[SELECTED TEXT — start]

13.2 Exploratory work
The house
data is very granular, and it’s unlikely we’ll be able to visualize all of the information in one chart. Therefore we can think about different ways of subsetting or aggregating the data. We might choose to focus on:
State: We could look at voting patterns within a specific state, or aggregate to look at state-level data instead of constituency-level.
Party: We have information on which party each candidate stood for in the election, including data on fusion tickets where candidates stand for multiple parties.
Time: Data is provided from 1976 to 2022, and we might want to look at trends in vote share or vote counts over time.
13.2.1 Data exploration
Let’s start by having a quick look at whether or not the number of votes has changed over time. The data goes back to 1976 and the population of the USA has increased by over 150% between the 1970 and 2020 censuses (United States Census Bureau 2021a) so might we also expect a similar increase in votes? Let’s start by having a look at the number of candidate votes over time with a quick scatter plot made with plot()
:
plot(
x = house$year,
y = house$candidatevotes,
xlab = "",
ylab = "Number of candidate votes"
)

There doesn’t seem to be an especially interesting pattern in votes over time in Figure 13.1, at least at first glance. However, it has highlighted a potential data issue. In most years, the highest values are around 300,000 but there are two observations in 2022 where the values are well over 1,000,000. We had a similar issue in Chapter 4, where some observations were the sum of other observations. This doesn’t seem to be the case here. For now, let’s exclude these and look at data where the number of candidate votes is below 600,000.

[SELECTED TEXT — finish]
[GIVEN RECORDS — start]

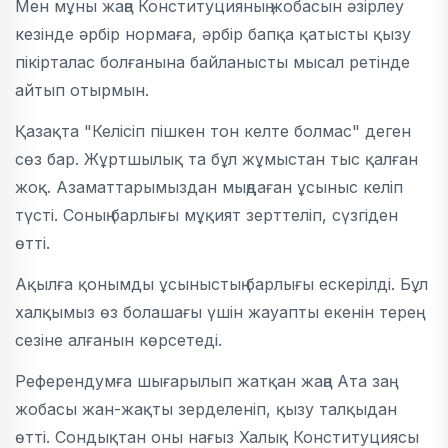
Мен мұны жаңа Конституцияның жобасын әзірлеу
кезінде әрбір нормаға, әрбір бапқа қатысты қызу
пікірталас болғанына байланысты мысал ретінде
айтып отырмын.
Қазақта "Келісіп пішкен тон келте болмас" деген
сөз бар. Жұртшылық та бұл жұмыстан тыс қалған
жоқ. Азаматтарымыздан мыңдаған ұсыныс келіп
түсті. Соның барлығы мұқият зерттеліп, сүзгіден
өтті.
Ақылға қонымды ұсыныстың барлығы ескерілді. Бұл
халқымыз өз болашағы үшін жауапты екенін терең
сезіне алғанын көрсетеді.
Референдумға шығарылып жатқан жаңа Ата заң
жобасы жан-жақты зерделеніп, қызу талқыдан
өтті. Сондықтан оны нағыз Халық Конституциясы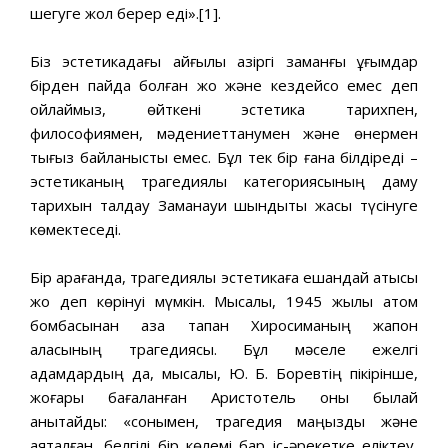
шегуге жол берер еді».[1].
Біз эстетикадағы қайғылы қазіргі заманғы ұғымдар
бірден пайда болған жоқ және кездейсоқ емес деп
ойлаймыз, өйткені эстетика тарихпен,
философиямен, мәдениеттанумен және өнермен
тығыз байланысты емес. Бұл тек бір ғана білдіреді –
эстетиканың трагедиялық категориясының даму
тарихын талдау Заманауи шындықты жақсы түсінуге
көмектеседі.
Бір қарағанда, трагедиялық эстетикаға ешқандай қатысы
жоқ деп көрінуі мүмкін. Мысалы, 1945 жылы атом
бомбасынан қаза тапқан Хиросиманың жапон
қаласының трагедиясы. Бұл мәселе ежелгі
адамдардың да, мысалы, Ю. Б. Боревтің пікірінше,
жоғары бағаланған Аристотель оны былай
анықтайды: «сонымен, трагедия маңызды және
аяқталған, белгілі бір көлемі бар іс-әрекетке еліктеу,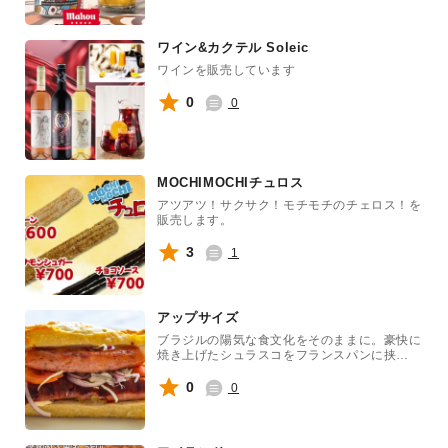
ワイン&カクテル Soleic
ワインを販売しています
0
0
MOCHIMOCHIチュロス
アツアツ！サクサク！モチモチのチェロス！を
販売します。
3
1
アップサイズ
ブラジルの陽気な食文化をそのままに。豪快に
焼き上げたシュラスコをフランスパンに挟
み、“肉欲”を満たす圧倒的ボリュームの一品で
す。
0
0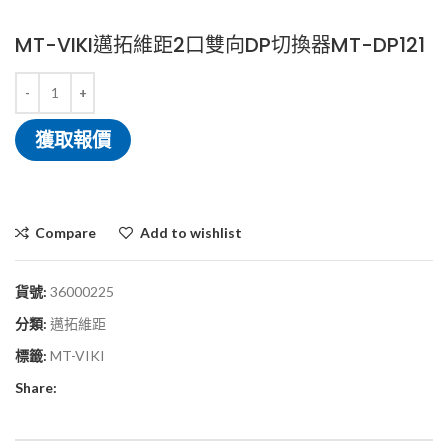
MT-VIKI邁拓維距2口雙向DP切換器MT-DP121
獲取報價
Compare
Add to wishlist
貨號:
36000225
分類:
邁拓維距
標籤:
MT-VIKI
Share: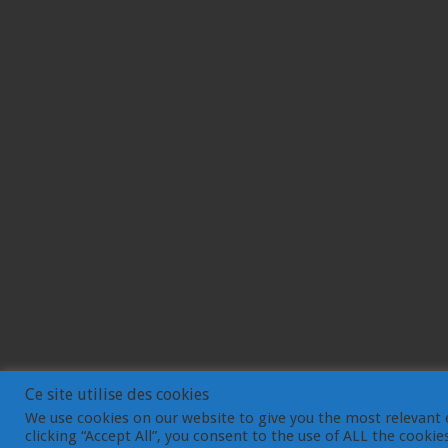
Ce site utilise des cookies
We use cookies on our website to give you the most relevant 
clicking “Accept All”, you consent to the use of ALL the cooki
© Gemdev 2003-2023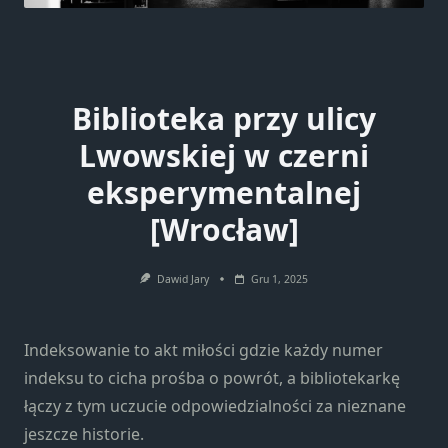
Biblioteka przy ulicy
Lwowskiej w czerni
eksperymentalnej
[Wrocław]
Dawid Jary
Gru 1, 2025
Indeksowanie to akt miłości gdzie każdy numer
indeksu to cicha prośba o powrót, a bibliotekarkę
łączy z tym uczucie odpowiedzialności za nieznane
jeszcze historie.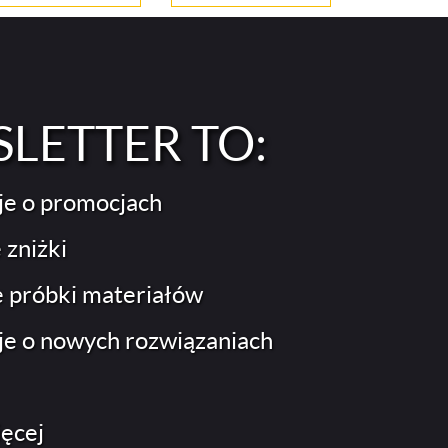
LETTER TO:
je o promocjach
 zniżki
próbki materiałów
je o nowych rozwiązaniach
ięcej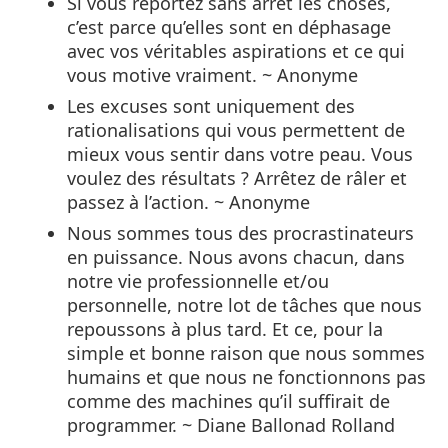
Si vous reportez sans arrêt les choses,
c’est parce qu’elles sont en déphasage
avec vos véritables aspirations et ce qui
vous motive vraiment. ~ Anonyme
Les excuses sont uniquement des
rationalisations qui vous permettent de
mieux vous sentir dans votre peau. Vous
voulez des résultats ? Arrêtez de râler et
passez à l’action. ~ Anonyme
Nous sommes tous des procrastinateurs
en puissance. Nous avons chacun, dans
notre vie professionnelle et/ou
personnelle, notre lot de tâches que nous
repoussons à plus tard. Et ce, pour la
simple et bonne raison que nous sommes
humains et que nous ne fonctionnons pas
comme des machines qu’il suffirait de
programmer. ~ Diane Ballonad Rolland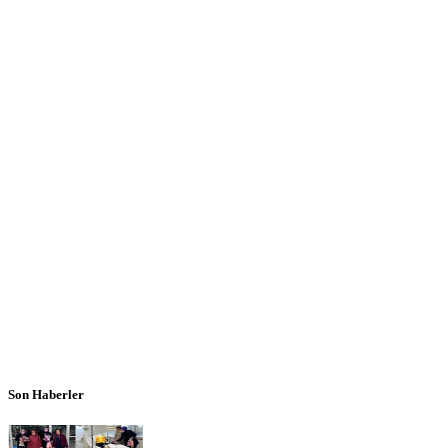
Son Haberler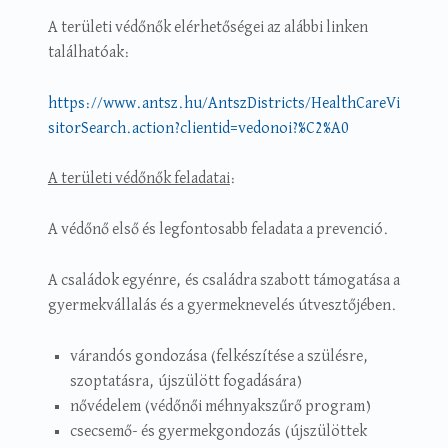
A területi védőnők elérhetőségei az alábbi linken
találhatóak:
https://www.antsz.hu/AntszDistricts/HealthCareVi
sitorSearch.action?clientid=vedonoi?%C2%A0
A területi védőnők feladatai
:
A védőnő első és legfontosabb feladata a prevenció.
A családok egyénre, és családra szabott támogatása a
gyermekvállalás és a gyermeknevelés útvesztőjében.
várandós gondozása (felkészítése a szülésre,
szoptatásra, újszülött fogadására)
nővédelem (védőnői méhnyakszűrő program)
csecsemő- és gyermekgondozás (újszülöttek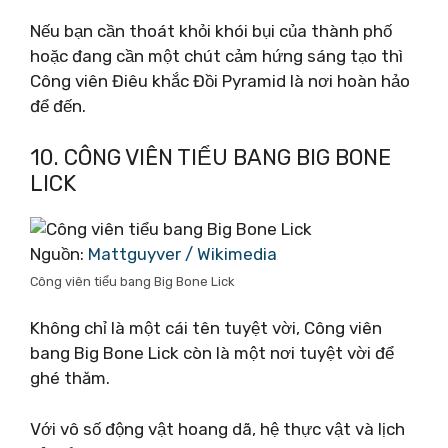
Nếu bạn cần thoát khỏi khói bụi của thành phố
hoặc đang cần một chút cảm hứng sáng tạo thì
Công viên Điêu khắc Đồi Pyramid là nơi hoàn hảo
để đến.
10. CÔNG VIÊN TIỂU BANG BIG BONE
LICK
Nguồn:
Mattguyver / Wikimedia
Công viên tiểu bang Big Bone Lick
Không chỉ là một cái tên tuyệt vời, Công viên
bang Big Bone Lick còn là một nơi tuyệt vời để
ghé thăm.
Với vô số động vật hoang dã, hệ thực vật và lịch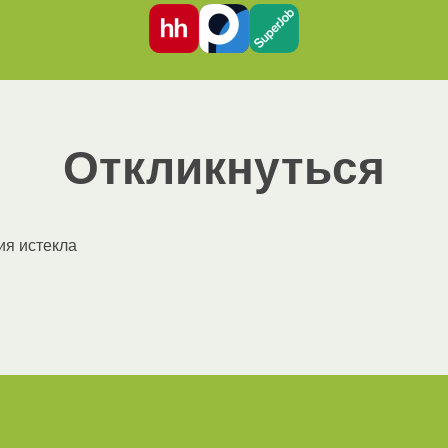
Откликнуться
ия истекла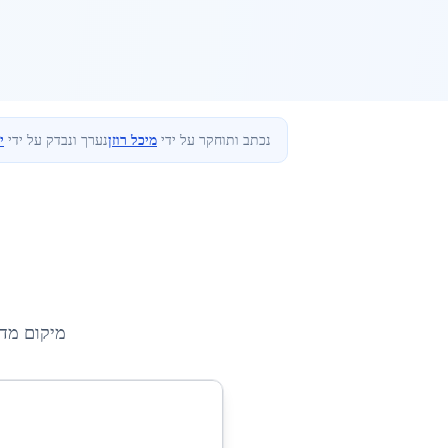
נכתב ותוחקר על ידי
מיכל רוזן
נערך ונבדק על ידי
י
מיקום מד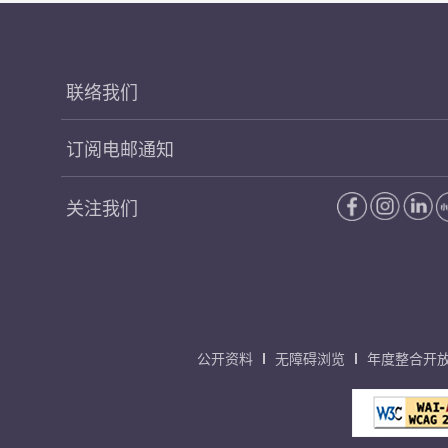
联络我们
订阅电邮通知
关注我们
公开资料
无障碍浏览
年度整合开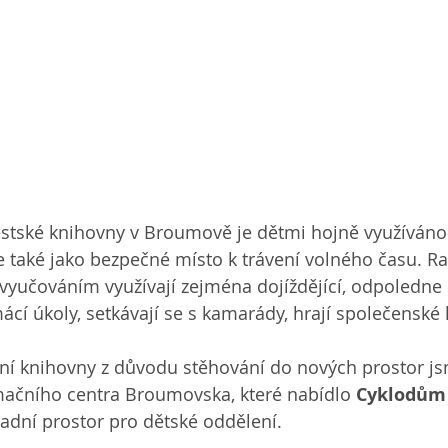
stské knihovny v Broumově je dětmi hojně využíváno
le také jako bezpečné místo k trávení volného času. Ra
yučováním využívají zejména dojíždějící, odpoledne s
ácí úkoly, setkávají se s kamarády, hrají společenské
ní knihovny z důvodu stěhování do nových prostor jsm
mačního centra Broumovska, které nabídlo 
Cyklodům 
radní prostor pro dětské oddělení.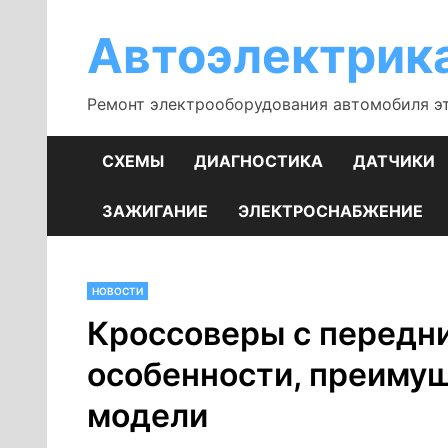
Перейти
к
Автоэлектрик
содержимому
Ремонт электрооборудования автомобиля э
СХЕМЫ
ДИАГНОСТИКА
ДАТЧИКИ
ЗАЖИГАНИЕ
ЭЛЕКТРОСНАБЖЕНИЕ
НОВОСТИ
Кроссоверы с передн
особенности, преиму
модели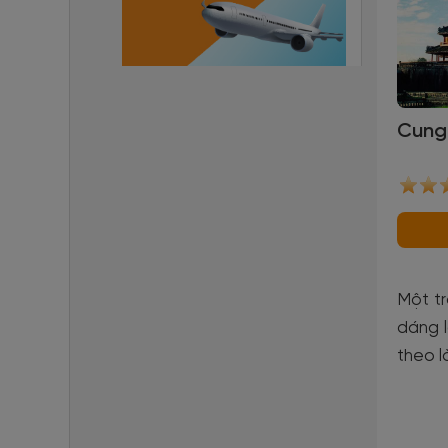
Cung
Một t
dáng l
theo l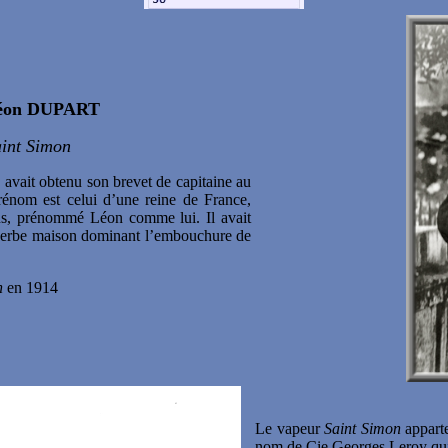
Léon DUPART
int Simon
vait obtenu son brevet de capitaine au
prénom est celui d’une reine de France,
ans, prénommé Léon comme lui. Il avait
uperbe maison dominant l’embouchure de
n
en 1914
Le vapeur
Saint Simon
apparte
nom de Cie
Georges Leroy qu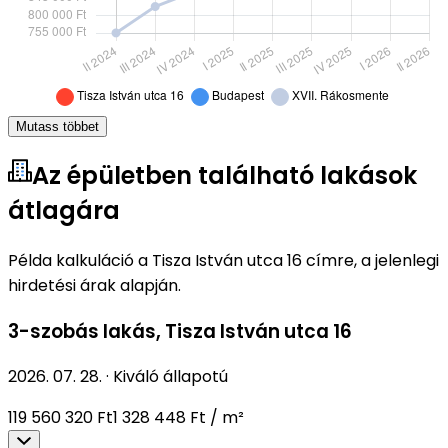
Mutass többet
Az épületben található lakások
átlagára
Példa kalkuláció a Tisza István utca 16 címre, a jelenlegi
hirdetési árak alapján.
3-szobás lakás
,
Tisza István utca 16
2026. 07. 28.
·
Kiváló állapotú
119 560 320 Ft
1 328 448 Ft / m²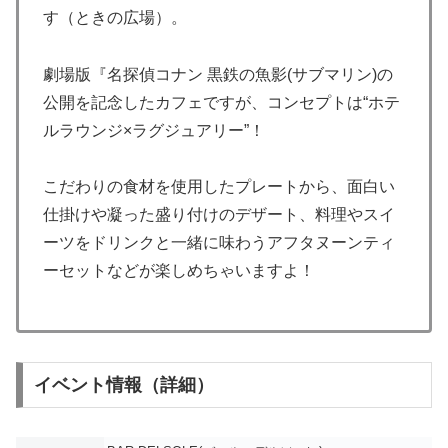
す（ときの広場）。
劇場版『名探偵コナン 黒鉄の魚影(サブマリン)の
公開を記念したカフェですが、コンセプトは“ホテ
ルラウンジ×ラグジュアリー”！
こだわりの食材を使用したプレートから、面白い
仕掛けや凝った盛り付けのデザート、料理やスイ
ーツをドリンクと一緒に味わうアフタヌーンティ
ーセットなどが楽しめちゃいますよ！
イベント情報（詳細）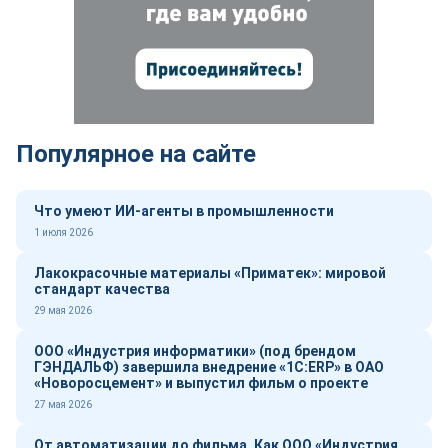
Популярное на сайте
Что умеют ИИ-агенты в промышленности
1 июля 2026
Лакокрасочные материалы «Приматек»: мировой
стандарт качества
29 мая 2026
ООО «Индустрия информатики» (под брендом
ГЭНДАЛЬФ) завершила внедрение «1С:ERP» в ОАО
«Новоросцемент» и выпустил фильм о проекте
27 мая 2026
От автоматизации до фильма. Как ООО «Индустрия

[GIVEN RECORDS — finish]

> [DIRECTIONS]:
**a)** In the passage on exploring House voting data, what years does the data cover?
**b)** Print the section of the passage on exploring House voting data from "Party: We have" up to and including "for multiple parties.".
**c)** Carry on the passage on exploring House voting data, starting right after its last sentence.

> [ANSWERS TO THE PROBLEMS]:
**a)** 1976 to 2022.

**b)**
Party: We have information on which party each candidate stood for in the election, including data on fusion tickets where candidates stand for multiple parties.

**c)**
We might also be interested in how the number of candidate votes varies by party, and we can use the boxplot()
function to explore whether or not there are big differences:
boxplot(
candidatevotes ~ party,
data = house[house$candidatevotes < 600000, ],
horizontal = TRUE,
las = 1,
xlab = "Number of candidate votes",
ylab = NULL
)

In Figure 13.2 there are a couple of interesting points to note. First, there are many, many unique party
names because every independent candidate is listed as a different party name. This means that not all party names can actually by read off from the chart. Secondly, there are a lot of outliers shown in the data, which is highly skewed. Finally, there are a couple of parties that have a much higher numbers of votes. Inspecting the data confirms that these are, as we might guess, the Democratic Party and the Republican Party.
13.2.2 Exploratory sketches
The Democratic and Republican parties have dominated elections during this time period. It’s unlikely we’d be able to draw any reliable insights about individual independent candidates because the numbers are so small, so let’s group all other party candidates together into an other category. We can look at combining Figure 13.1 and Figure 13.2, alongside information about each state to look at whether there are changing patterns in vote share for the major parties over time and space.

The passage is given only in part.